Parco archeologico della Valle d’Oro Si alza un coro di “sì”
Completato lo studio di fattibilità per creare l’area Ora serve il benestare dei Comuni di Orbetello e Capalbio
CAPALBIO. La protezione di un territorio che rappresenta un libro aperto della storia, dal paleolitico a oggi, di una delle più belle zone d’Italia e la valorizzazione di un’area con una densità di siti archeologici inimmaginabile sono i due obiettivi principali che stanno spingendo gli abitanti di una parte dei Comuni di Capalbio e Orbetello alla creazione del Parco archeologico della Valle d’Oro.
Una realtà ancora allo stato embrionale, sulla quale si è concluso uno studio di fattibilità, che ha riunito ieri mattina a Capalbio, nella sala del Frantoio, una serie di tecnici e studiosi dell’arte che non hanno nascosto il loro entusiasmo nella partecipazione a questo lavoro, da cui potrebbe nascere una realtà grande come circa un terzo del Parco della Maremma. All’incontro, che ha preceduto l’inaugurazione di una mostra fotografica di Andrea De Maria che sarà aperta per due settimane, hanno partecipato personaggi noti ed esperti del settore, oltre ai vertici dell’associazione Maremma Mare che, dai primi anni 2000, ha l’obiettivo di tutelare l’area di Giardino e Valle d’Oro. Un territorio che riguarda due Comuni, ma che ha visto l’accorata partecipazione di solo uno dei sindaci interessati: Luigi Bellumori (Capalbio). Il primo cittadino di Orbetello Monica Paffetti non ha partecipato alla conferenza di presentazione.
Proprio il “padrone” di casa ha aperto i lavori confermando che la sua amministrazione e presumibilmente anche chi lo seguirà darà gran sostegno a questo progetto che sarà importantissimo per restituire alle generazioni future le emergenze storiche locali che la storia ha consegnato a Capalbio. Primo relatore è stato il professor Franco Cambi, archeologo dell’università di Siena che ha ribattuto sul fatto che «la Valle d’Oro è un libro aperto che ci dà la possibilità di vedere uno spaccato della storia d’Italia dal Paleolitico fino ai giorni recenti, passando per l’epoca romana e per il Medioevo. Uno spazio da vivere e tutelare – ha detto – dal punto di vista urbanistico e dell’attività agricola.

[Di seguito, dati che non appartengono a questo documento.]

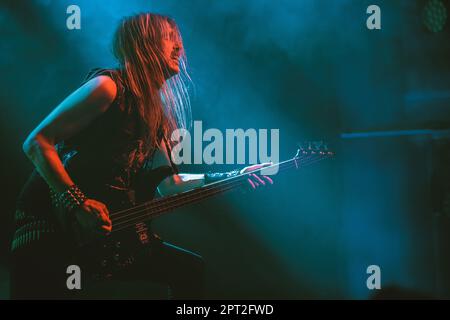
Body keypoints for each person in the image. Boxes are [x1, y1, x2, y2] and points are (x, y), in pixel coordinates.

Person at [10, 13, 273, 299]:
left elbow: (170, 183)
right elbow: (37, 142)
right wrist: (78, 203)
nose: (179, 49)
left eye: (180, 42)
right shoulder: (108, 87)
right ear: (143, 43)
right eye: (169, 39)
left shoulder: (156, 115)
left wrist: (234, 177)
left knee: (188, 270)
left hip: (94, 230)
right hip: (50, 224)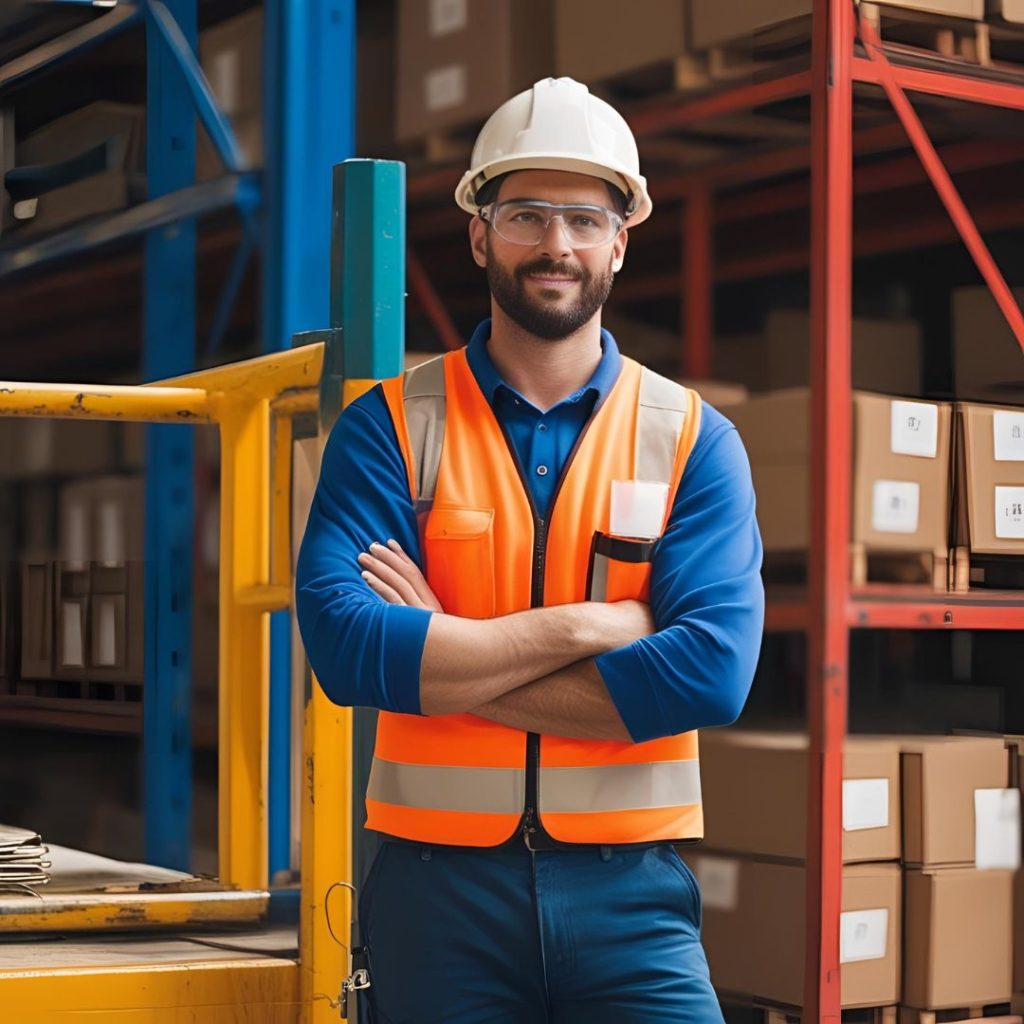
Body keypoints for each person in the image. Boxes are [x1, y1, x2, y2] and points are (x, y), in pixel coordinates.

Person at [296, 76, 764, 1024]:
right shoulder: (389, 428)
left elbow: (711, 676)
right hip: (437, 898)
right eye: (527, 215)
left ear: (620, 243)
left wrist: (442, 650)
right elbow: (347, 651)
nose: (557, 244)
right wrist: (592, 625)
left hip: (631, 899)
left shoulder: (691, 438)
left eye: (585, 219)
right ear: (479, 234)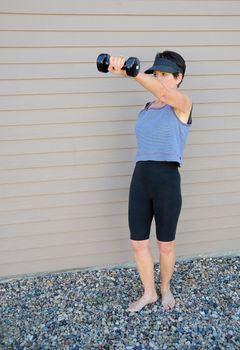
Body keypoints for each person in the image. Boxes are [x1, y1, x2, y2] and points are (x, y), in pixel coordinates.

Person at [108, 51, 193, 312]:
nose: (160, 79)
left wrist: (130, 74)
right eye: (156, 75)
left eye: (165, 75)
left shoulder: (182, 104)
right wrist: (126, 73)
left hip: (166, 180)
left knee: (165, 245)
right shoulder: (146, 109)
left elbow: (165, 95)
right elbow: (157, 95)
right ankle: (149, 293)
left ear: (179, 78)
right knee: (138, 242)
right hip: (141, 178)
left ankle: (165, 288)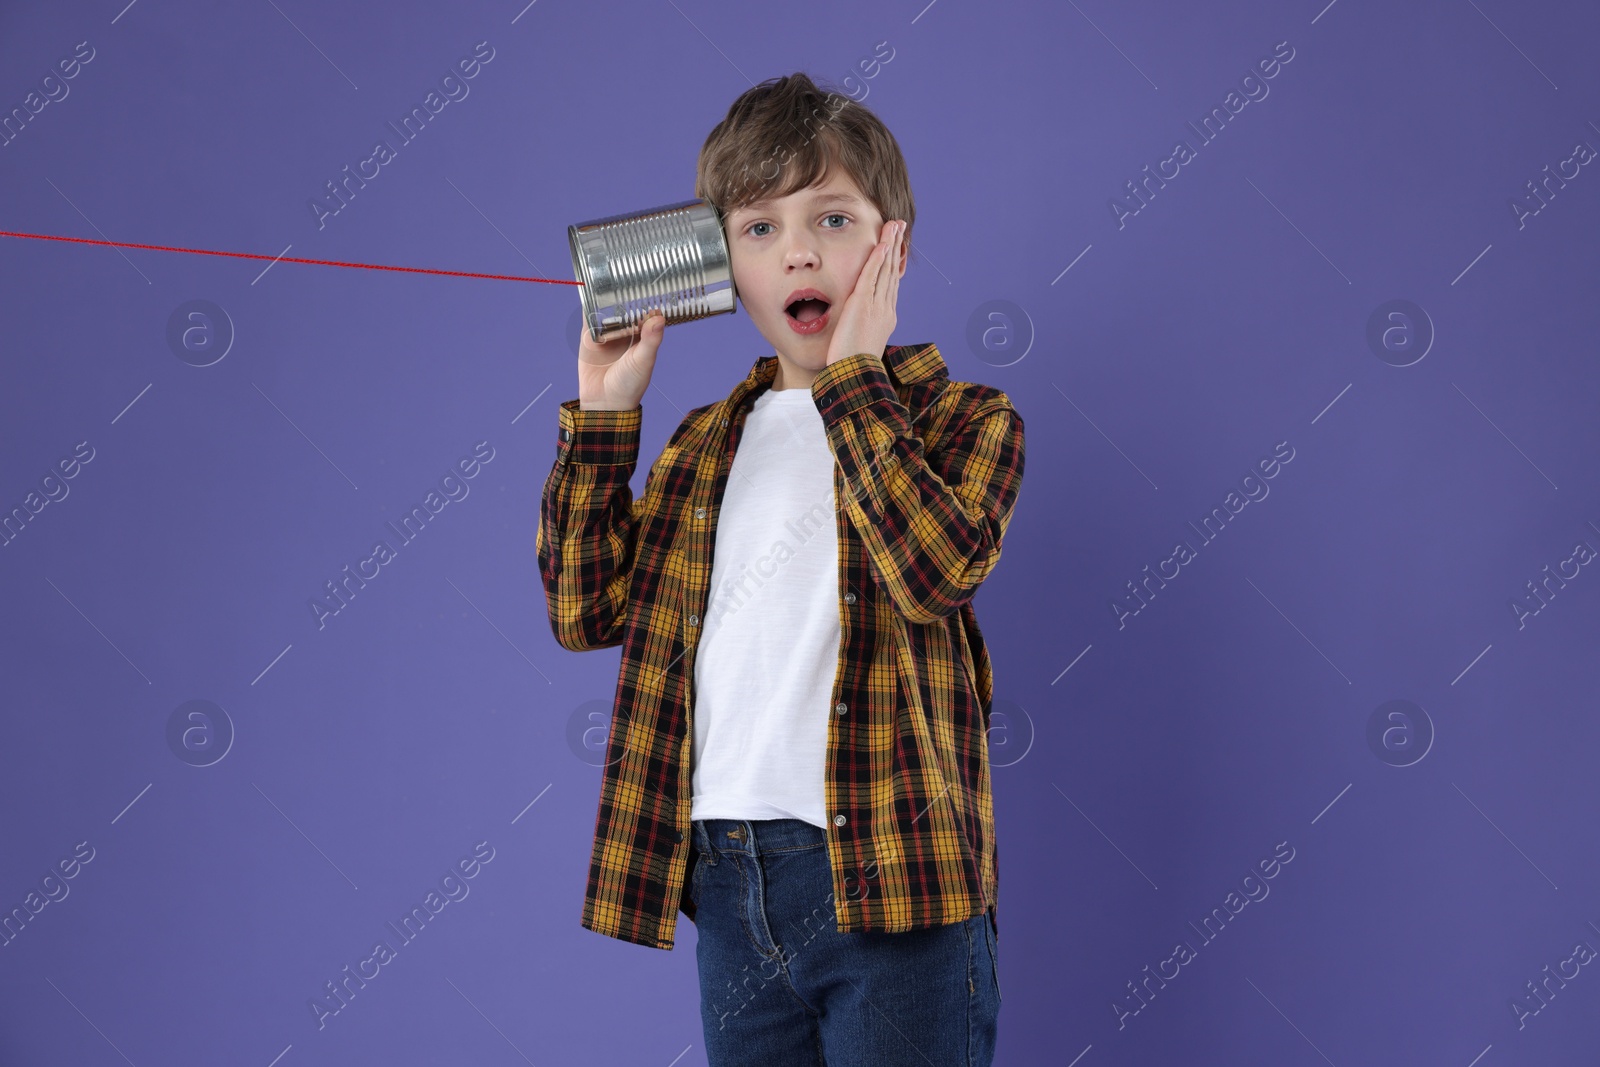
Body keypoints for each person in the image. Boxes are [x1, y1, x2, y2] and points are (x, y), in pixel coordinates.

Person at [536, 71, 1026, 1067]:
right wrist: (602, 413)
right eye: (758, 229)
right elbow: (583, 611)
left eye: (833, 217)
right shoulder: (701, 443)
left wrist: (853, 377)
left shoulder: (964, 420)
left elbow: (932, 572)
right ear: (721, 266)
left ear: (892, 244)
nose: (797, 249)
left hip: (889, 876)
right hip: (728, 872)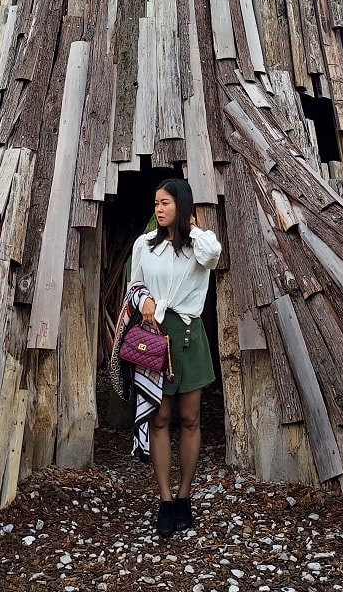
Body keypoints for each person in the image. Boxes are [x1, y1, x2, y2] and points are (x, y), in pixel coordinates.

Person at [128, 177, 222, 537]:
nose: (159, 209)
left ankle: (185, 496)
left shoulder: (198, 247)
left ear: (181, 206)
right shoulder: (144, 246)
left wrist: (192, 226)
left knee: (191, 417)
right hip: (154, 336)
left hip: (187, 333)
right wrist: (145, 301)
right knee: (161, 416)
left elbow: (213, 255)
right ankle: (165, 500)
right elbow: (134, 286)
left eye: (166, 203)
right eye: (156, 203)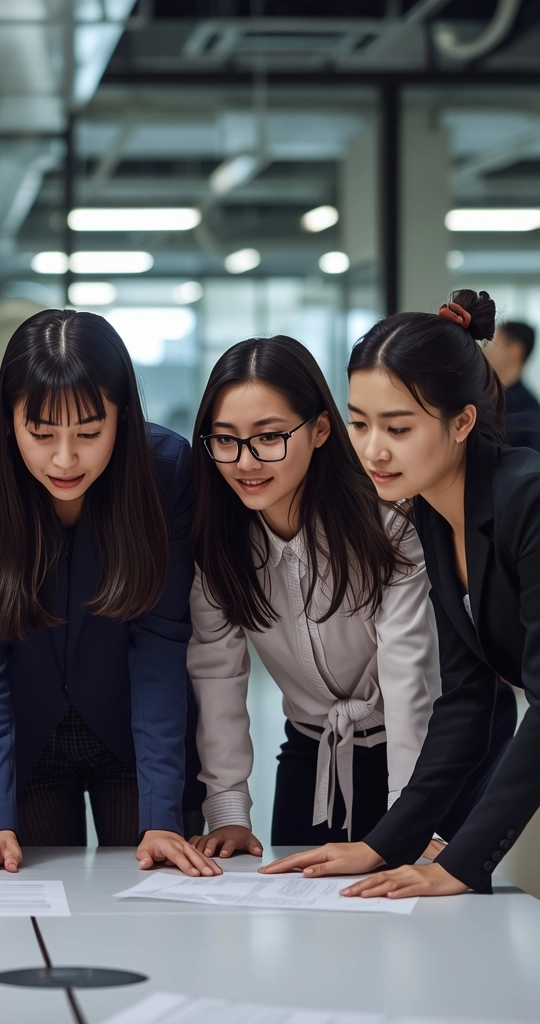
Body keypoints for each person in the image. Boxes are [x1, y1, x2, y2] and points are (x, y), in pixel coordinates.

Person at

Un parere tecnico archeologico che è stato confermato da Maria Grazia Celuzza, la direttrice del Museo Archeologico e d’arte della Maremma che ha parlato di «un percorso interrotto, di una mancanza di valorizzazione e di restituzione alla comunità di tantissimi studi fatti sul territorio che racchiude una serie grandissima di monumenti archeologici quali la villa di Settefinestre, il castello di Capalbiaccio e la Fattoria di Giardino». Monumenti sparsi su un’area di quasi 3mila chilometri quadrati sulla quale sono necessari studi urbanistici di cui si è occupata un’esperta, l’architetto Cecilia Luzzetti. L’architetto ha parlato di confini del Parco soggetti ad allargamento visto l’entusiasmo dei proprietari che continuamente chiamano per entrare a far parte, con le loro proprietà, del nuovo progetto. Un lavoro che riguarda due Comuni – conferma lei – i cui piani urbanistici sono favorevoli alla tutela di questa parte di territorio». Dunque un grandissimo entusiasmo che ora ha bisogno del placet degli enti locali, tale da condurre alla creazione di un Ente Parco che regolamenti la fruizione delle emergenze storiche e che, come ha sottolineato in chiusura la presidente regionale Fai, Sibilla Della Gherardesca, riesca a preservare questo grande patrimonio.